We predict a similar outcome for modern AI and DL, where the limitations of AI (the main topic of Smale’s 18th problem) will be established through the foundations of computational mathematics. We sketch the beginning of such a program by demonstrating how there exist neural networks approximating classical mappings in scientific computing, however, no algorithm (even randomised) can compute such a network to even 1-digit accuracy with probability better than 1/2. We will also show how instability is inherit in the methodology of DL demonstrating that there is no easy remedy, given the current methodology. Finally, we will demonstrate basic examples in inverse problems where there exists (untrained) neural networks that can easily compute a solution to the problem, however, the current DL techniques will need 10^80 data points in the training set to get even 1% success rate.
Trainability and accuracy of artificial neural networks
The methods and models of machine learning (ML) are rapidly becoming de facto tools for the analysis and interpretation of large data sets. Complex classification tasks such as speech and image recognition, automatic translation, decision making, etc. that were out of reach a decade ago are now routinely performed by computers with a high degree of reliability using (deep) neural networks. These performances suggest that DNNs may approximate high-dimensional functions with controllably small errors, potentially outperforming standard interpolation methods based e.g. on Galerkin truncation or finite elements that have been the workhorses of scientific computing. In support of this prospect, in this talk I will present results about the trainability and accuracy of neural networks, obtained by mapping the parameters of the network to a system of interacting particles relaxing on a potential determined by the loss function. This mapping can be used to prove a dynamical variant of the universal approximation theorem showing that the optimal neural network representation can be attained by (stochastic) gradient descent, with a approximation error scaling as the inverse of the network size. I will also show how these findings can be used to accelerate the training of networks and optimize their architecture, using e.g nonlocal transport involving birth/death processes in parameter space.

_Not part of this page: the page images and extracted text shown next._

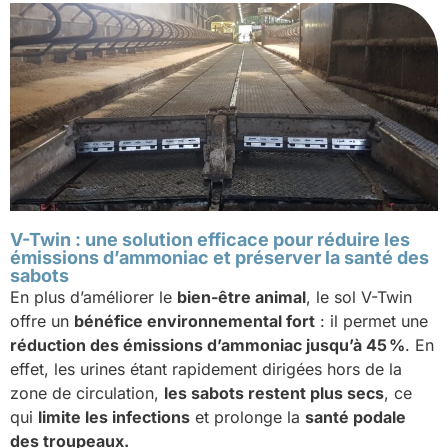
V-Twin : une solution efficace pour réduire les
émissions d’ammoniac et préserver la santé des
sabots
En plus d’améliorer le
bien-être animal
, le sol V-Twin
offre un
bénéfice environnemental fort
: il permet une
réduction des émissions d’ammoniac jusqu’à 45 %
. En
effet, les urines étant rapidement dirigées hors de la
zone de circulation,
les sabots restent plus secs
, ce
qui
limite les infections
et prolonge la
santé podale
des troupeaux.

Towards a mathematical understanding of supervised learning: What we know and what we don't know
Two of the biggest puzzles in machine learning are: Why is it so successful and why is it quite fragile?
This talk will present a framework for unraveling these puzzles from the perspective of approximating functions in high dimensions. We will discuss what's known and what's not known about the approximation generalization properties of neural network type of hypothesis space as well as the dynamics and generalization properties of the training process. We will also discuss the relative merits of shallow vs. deep neural network models and suggest ways to formulate more robust machine learning models.
This is joint work with Chao Ma, Stephan Wojtowytsch and Lei Wu.